Conditioning a diffusion model on an input image can also be done without a mask, e.g. by considering the distance to input image as a loss function (Crowson, 2021; Choi et al., 2021), or by using a noised version of the input image as a starting point for the denoising process as in SDEdit (Meng et al., 2021). However, these editing methods tend to modify the entire image, whereas we aim for localized edits. Furthermore, adding noise to the input image discards important information, both inside the region that should be edited and outside.
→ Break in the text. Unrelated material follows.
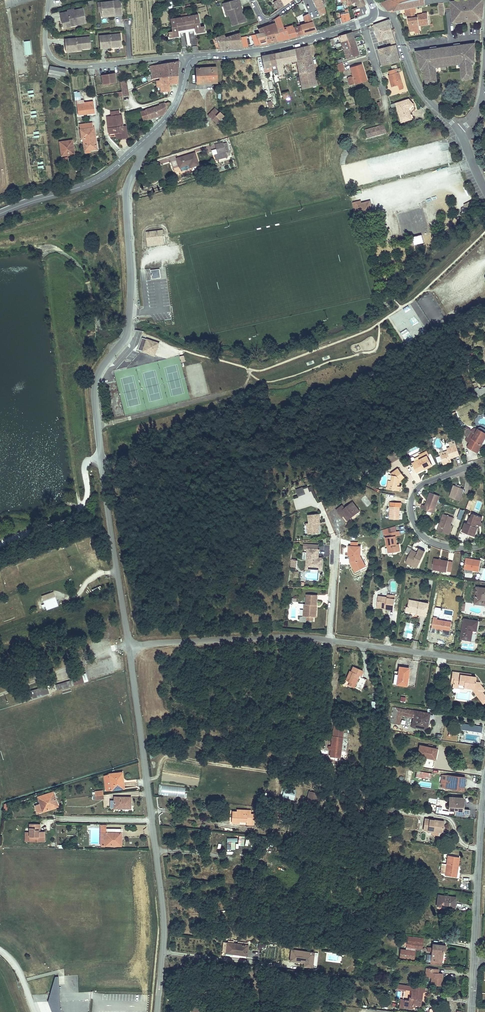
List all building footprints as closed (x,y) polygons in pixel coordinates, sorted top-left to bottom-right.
[(99,1),(100,10),(101,14),(113,12),(114,15),(122,14),(120,4),(113,5),(112,0),(108,0),(99,1)] [(224,3),(225,7),(227,6),(230,16),(233,26),(247,22),(244,13),(243,14),(241,7),(242,6),(240,0),(236,0),(224,3)] [(279,9),(285,5),(282,0),(274,0),(279,9)] [(382,2),(382,4),(384,7),(389,11),(390,11),(392,11),(394,10),(395,12),(406,10),(415,8),(433,4),(438,3),(443,2),(451,1),(451,0),(389,0),(382,2)] [(451,1),(452,11),(465,9),(464,0),(458,0),(451,1)] [(465,9),(484,6),(484,0),(464,0),(465,9)] [(352,9),(355,18),(366,14),(367,13),(368,11),(365,4),(359,7),(352,9)] [(465,9),(452,11),(454,21),(467,20),(470,19),(483,17),(484,6),(465,9)] [(60,21),(62,20),(64,27),(69,26),(68,24),(76,22),(76,24),(85,22),(81,7),(73,9),(65,11),(58,13),(60,21)] [(415,8),(406,10),(407,17),(409,17),(409,19),(411,19),(411,14),(416,13),(415,8)] [(341,15),(342,23),(346,21),(350,20),(349,12),(341,15)] [(306,23),(313,21),(308,13),(303,16),(304,18),(306,23)] [(411,19),(409,19),(410,24),(412,23),(413,30),(421,30),(420,25),(430,24),(429,14),(428,13),(424,14),(424,15),(419,15),(419,17),(416,18),(416,13),(411,14),(411,19)] [(185,17),(187,29),(196,27),(197,33),(207,31),(206,25),(202,26),(199,14),(185,17)] [(275,34),(277,40),(286,38),(297,35),(294,28),(286,31),(285,28),(281,16),(276,19),(280,33),(275,34)] [(179,30),(187,29),(185,17),(171,20),(174,32),(170,33),(171,38),(180,36),(179,30)] [(263,27),(269,42),(270,42),(277,40),(275,34),(280,33),(276,19),(273,20),(274,23),(263,27)] [(391,20),(375,25),(380,40),(391,37),(395,36),(394,33),(397,32),(395,28),(394,29),(391,21),(391,20)] [(302,24),(300,25),(303,33),(317,29),(313,21),(306,23),(302,24)] [(412,23),(410,24),(411,33),(421,32),(421,30),(413,30),(412,23)] [(300,25),(294,27),(294,28),(297,35),(303,33),(300,25)] [(252,35),(254,45),(269,42),(263,27),(262,26),(259,26),(261,32),(252,35)] [(218,37),(221,49),(224,49),(243,47),(248,46),(246,36),(240,37),(240,32),(227,37),(225,34),(218,37)] [(353,32),(340,36),(342,41),(354,38),(353,32)] [(120,34),(110,35),(112,46),(122,45),(120,34)] [(110,35),(99,36),(101,49),(112,47),(112,46),(110,35)] [(90,38),(76,39),(77,50),(91,49),(90,38)] [(354,38),(342,41),(345,49),(357,46),(354,38)] [(76,39),(65,39),(65,52),(77,51),(77,50),(76,39)] [(455,45),(455,47),(456,53),(449,54),(451,63),(458,62),(458,63),(462,63),(466,62),(466,65),(463,66),(465,78),(469,77),(469,75),(476,74),(474,64),(473,60),(477,60),(476,47),(475,47),(474,42),(455,45)] [(383,49),(389,66),(399,64),(406,60),(400,43),(383,49)] [(297,49),(295,49),(297,61),(312,57),(309,46),(297,49)] [(345,49),(348,58),(360,55),(357,46),(345,49)] [(455,47),(439,50),(440,56),(447,55),(449,64),(451,63),(449,54),(456,53),(455,47)] [(421,56),(419,56),(423,69),(426,68),(427,72),(429,83),(436,81),(436,83),(440,82),(438,70),(435,71),(434,68),(438,67),(442,66),(442,65),(449,64),(447,55),(440,56),(439,50),(439,48),(420,52),(421,56)] [(285,66),(286,73),(289,72),(288,66),(287,66),(286,62),(291,60),(294,70),(299,69),(297,61),(295,49),(285,51),(283,51),(285,66)] [(275,53),(277,64),(279,73),(285,71),(284,66),(285,66),(283,51),(275,53)] [(265,67),(272,65),(270,54),(268,54),(263,55),(265,67)] [(299,69),(303,87),(318,83),(312,57),(297,61),(299,69)] [(165,65),(150,67),(152,74),(179,69),(179,65),(179,62),(165,65)] [(335,64),(337,73),(344,71),(342,62),(335,64)] [(351,67),(354,76),(362,74),(363,64),(351,67)] [(218,66),(204,67),(204,82),(218,81),(218,66)] [(64,77),(66,71),(60,69),(52,67),(50,73),(64,77)] [(169,85),(177,85),(178,73),(179,69),(152,74),(153,79),(160,77),(159,94),(164,94),(164,92),(169,92),(169,85)] [(388,76),(386,76),(390,88),(400,86),(396,74),(395,74),(394,71),(387,73),(388,76)] [(354,76),(346,79),(348,87),(356,85),(364,83),(362,74),(354,76)] [(114,75),(102,77),(103,85),(116,84),(114,75)] [(126,80),(120,82),(122,96),(128,95),(126,80)] [(87,106),(86,102),(83,103),(82,98),(76,99),(78,112),(84,111),(83,107),(87,106)] [(407,100),(393,104),(389,106),(390,109),(395,110),(398,122),(404,121),(408,119),(407,113),(405,114),(405,110),(410,104),(407,100)] [(83,107),(84,111),(94,110),(93,102),(86,102),(87,106),(83,107)] [(144,121),(163,114),(170,102),(160,105),(160,107),(141,111),(144,121)] [(214,118),(210,113),(208,116),(216,124),(220,120),(223,116),(219,112),(214,118)] [(120,140),(129,139),(128,131),(123,132),(121,116),(111,117),(113,129),(109,129),(109,135),(119,134),(120,140)] [(220,120),(216,124),(220,128),(224,124),(220,120)] [(92,126),(80,127),(83,146),(87,146),(87,147),(94,147),(94,143),(97,143),(96,137),(94,137),(92,126)] [(383,126),(364,131),(366,138),(385,134),(383,126)] [(71,137),(58,138),(60,151),(72,150),(71,137)] [(223,144),(215,146),(219,155),(221,155),(223,159),(228,157),(223,144)] [(193,153),(175,159),(178,167),(186,165),(185,163),(187,163),(189,167),(197,165),(193,153)] [(357,204),(356,204),(357,209),(366,207),(367,214),(371,214),(370,207),(369,201),(357,204)] [(470,201),(462,206),(466,213),(474,209),(470,201)] [(366,207),(357,209),(359,216),(367,214),(366,207)] [(161,239),(160,228),(144,230),(146,241),(161,239)] [(160,278),(159,270),(151,271),(152,279),(160,278)] [(408,320),(412,326),(418,322),(415,316),(408,320)] [(406,344),(413,340),(407,329),(400,333),(406,344)] [(150,352),(154,340),(140,336),(136,347),(150,352)] [(468,438),(472,440),(470,444),(469,446),(473,448),(472,451),(478,454),(483,445),(482,445),(484,439),(484,433),(478,429),(475,434),(471,432),(468,438)] [(439,455),(442,461),(446,463),(446,464),(451,462),(450,458),(450,457),(452,458),(459,455),(456,446),(450,448),(449,451),(448,452),(439,455)] [(416,473),(423,470),(423,469),(430,465),(426,457),(428,456),(426,453),(419,456),(421,459),(411,464),(416,473)] [(399,488),(398,488),(396,487),(396,483),(399,481),(403,478),(397,469),(390,474),(391,475),(390,482),(387,482),(386,490),(398,492),(399,488)] [(452,485),(448,497),(458,501),(463,489),(452,485)] [(298,496),(305,493),(303,486),(295,489),(298,496)] [(421,504),(419,508),(432,513),(438,495),(428,492),(423,505),(421,504)] [(341,507),(337,510),(342,517),(345,521),(358,512),(352,503),(343,509),(341,507)] [(388,503),(388,519),(397,519),(398,507),(399,507),(399,503),(388,503)] [(459,508),(456,517),(462,519),(465,510),(459,508)] [(305,522),(306,528),(309,527),(309,533),(319,532),(318,525),(320,524),(318,513),(307,514),(309,521),(305,522)] [(436,530),(446,533),(449,524),(452,517),(443,513),(436,530)] [(482,517),(472,514),(470,518),(469,518),(467,524),(465,523),(461,532),(475,537),(478,527),(476,527),(476,525),(479,525),(482,517)] [(387,537),(384,537),(386,553),(398,551),(397,546),(395,546),(393,537),(398,536),(398,531),(387,533),(387,537)] [(305,557),(304,566),(309,566),(308,570),(317,570),(317,565),(321,565),(321,559),(316,559),(316,550),(305,550),(305,546),(301,546),(301,550),(305,550),(305,557)] [(358,547),(345,547),(345,557),(348,557),(348,563),(354,574),(364,568),(358,558),(358,547)] [(415,553),(409,550),(404,562),(415,567),(423,551),(417,548),(415,553)] [(433,559),(431,570),(445,572),(447,562),(433,559)] [(465,559),(463,570),(472,571),(478,572),(479,561),(465,559)] [(481,606),(482,603),(484,603),(484,589),(477,588),(475,605),(481,606)] [(58,606),(53,591),(41,596),(46,610),(58,606)] [(304,603),(304,609),(307,609),(306,617),(307,617),(307,621),(314,621),(314,617),(315,605),(317,605),(317,595),(306,594),(306,603),(304,603)] [(376,598),(376,604),(378,604),(378,608),(385,608),(385,610),(392,611),(393,600),(386,600),(386,599),(376,598)] [(407,606),(404,609),(409,610),(409,612),(417,613),(417,615),(425,616),(427,603),(408,600),(407,606)] [(437,621),(435,631),(442,632),(442,630),(450,632),(451,624),(437,621)] [(463,628),(461,640),(471,641),(472,630),(475,631),(477,622),(465,621),(464,629),(463,628)] [(411,638),(414,624),(406,622),(403,637),(411,638)] [(351,672),(348,681),(351,681),(349,685),(356,687),(355,689),(364,692),(368,679),(363,677),(365,670),(356,667),(353,672),(351,672)] [(411,669),(401,668),(401,674),(396,673),(395,685),(409,686),(411,669)] [(84,682),(81,672),(69,676),(70,679),(56,683),(58,689),(84,682)] [(476,682),(476,677),(471,676),(466,675),(465,677),(460,676),(461,672),(454,672),(453,683),(455,683),(455,687),(464,689),(465,687),(472,688),(475,688),(479,694),(481,693),(482,692),(484,690),(480,684),(480,682),(476,682)] [(30,691),(31,695),(48,689),(47,685),(30,691)] [(482,692),(481,693),(479,694),(475,688),(472,688),(483,703),(484,702),(484,696),(482,692)] [(396,710),(394,724),(403,725),(404,717),(416,719),(415,728),(429,730),(430,725),(429,725),(430,714),(402,710),(396,710)] [(334,749),(333,758),(342,759),(345,738),(335,737),(333,749),(334,749)] [(420,747),(418,756),(435,760),(437,750),(420,747)] [(415,777),(431,779),(432,773),(416,770),(415,777)] [(108,776),(104,777),(105,789),(123,787),(123,782),(120,782),(119,771),(108,773),(108,776)] [(465,777),(442,774),(442,782),(447,783),(447,787),(461,789),(461,785),(464,785),(465,777)] [(159,795),(185,797),(186,786),(159,785),(159,795)] [(282,786),(280,797),(294,800),(296,788),(282,786)] [(40,802),(34,805),(36,812),(48,808),(47,806),(56,803),(52,791),(38,797),(40,802)] [(309,791),(307,801),(317,803),(318,792),(309,791)] [(110,799),(110,806),(114,806),(114,807),(130,807),(130,796),(116,796),(116,799),(110,799)] [(450,796),(449,809),(461,810),(463,798),(450,796)] [(233,810),(232,820),(239,820),(239,819),(247,819),(248,808),(237,808),(237,810),(233,810)] [(433,833),(433,835),(444,837),(445,833),(442,833),(443,822),(425,819),(424,830),(428,831),(433,831),(433,833)] [(29,823),(29,840),(43,841),(44,830),(38,830),(39,823),(29,823)] [(102,844),(119,845),(119,837),(121,837),(122,828),(107,828),(107,832),(102,832),(102,844)] [(227,849),(236,849),(236,838),(227,837),(227,849)] [(447,856),(445,876),(457,877),(457,873),(455,873),(455,868),(458,868),(459,857),(447,856)] [(440,895),(439,906),(455,907),(456,896),(440,895)] [(227,942),(226,951),(246,954),(247,944),(227,942)] [(425,943),(412,942),(411,950),(404,950),(403,958),(417,960),(418,949),(424,949),(425,943)] [(428,946),(428,950),(432,950),(431,959),(435,960),(435,958),(442,959),(443,945),(433,944),(432,947),(428,946)] [(291,949),(290,960),(311,963),(313,952),(291,949)] [(426,968),(425,977),(431,977),(431,984),(441,985),(442,975),(436,974),(436,969),(426,968)] [(58,976),(55,977),(48,998),(47,1002),(51,1011),(60,1011),(59,997),(58,976)] [(407,997),(407,999),(420,1000),(421,992),(423,992),(424,988),(396,984),(395,989),(410,991),(410,997),(407,997)]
To leverage the best of both worlds, we propose DIFFEDIT, an algorithm that automatically finds what regions of an input image should be edited given a text query. By contrasting the predictions of a conditional and unconditional diffusion model, we are able to locate where editing is needed to match the text query. We also show how using a reference text describing the input image and similar to the query, can help obtain better masks. Moreover, we demonstrate that using a reverse denoising model, to encode the input image in latent space, rather than simply adding noise to it, allows to better integrate the edited region into the background and produces more subtle and natural edits.
However, the input text query does not explicitly identify this region, and a naive method could allow for edits all over the image, risking to modify the input in areas where it is not needed. To circumvent this, we propose DIFFEDIT, a method to leverage a text-conditioned diffusion model to infer a mask of the region that needs to be edited. Starting from a DDIM encoding of the input image, DIFFEDIT uses the inferred mask to guide the denoising process, minimizing edits outside the region of interest. Figure 2 illustrates the three steps of our approach, which we detail below.
Step 1: Computing editing mask
When the denoising an image, a text-conditioned diffusion model will yield different noise estimates given different text conditionings. We can consider where the estimates are different, which gives information about what image regions are concerned by the change in conditioning text.
In our algorithm, we use a Gaussian noise with strength 50% (see analysis in Appendix A.1), remove extreme values in noise predictions and stabilize the effect by averaging spatial differences over a set of n input noises, with n= 10 in our default configuration. The result is then rescaled to the range [0, 1], and binarized with a threshold, which we set to 0.5 by default. The masks generally somewhat overshoot the region that requires editing, this is beneficial as it allows it to be smoothly embedded in it’s context, see examples in Section 4 and Section A.5.
Step 2: Encoding.
We encode the input image x0 in the implicit latent space at timestep r with the DDIM encoding function Er. This is done with the unconditional model, i.e. using conditioning text ∅, so no text input is used for this step.(We can also use an empty reference text, which we denote as Q = ∅.)
Step 3: Decoding with mask guidance
After obtaining the latent xr, we decode it with our diffusion model conditioned on the editing text query Q, We use our mask M to guide this diffusion process. Outside the mask M, the edited image should in principle be the same as the input image. We guide the diffusion model by replacing pixel values outside the mask with the latents xt inferred with DDIM encoding, which will naturally map back to the original pixels through decoding, unlike when using a noised version of x0 as typically done
The mask-guided DDIM update can be written as ˜yt = Myt + (1−M)xt, where yt is computed from yt−dt with Eq. 2, and xt is the corresponding DDIM encoded latent. The encoding ratio r determines the strength of the edit: larger values of r allow for stronger edits that allow to better match the text query, at the cost of more deviation from the input image which might not be needed.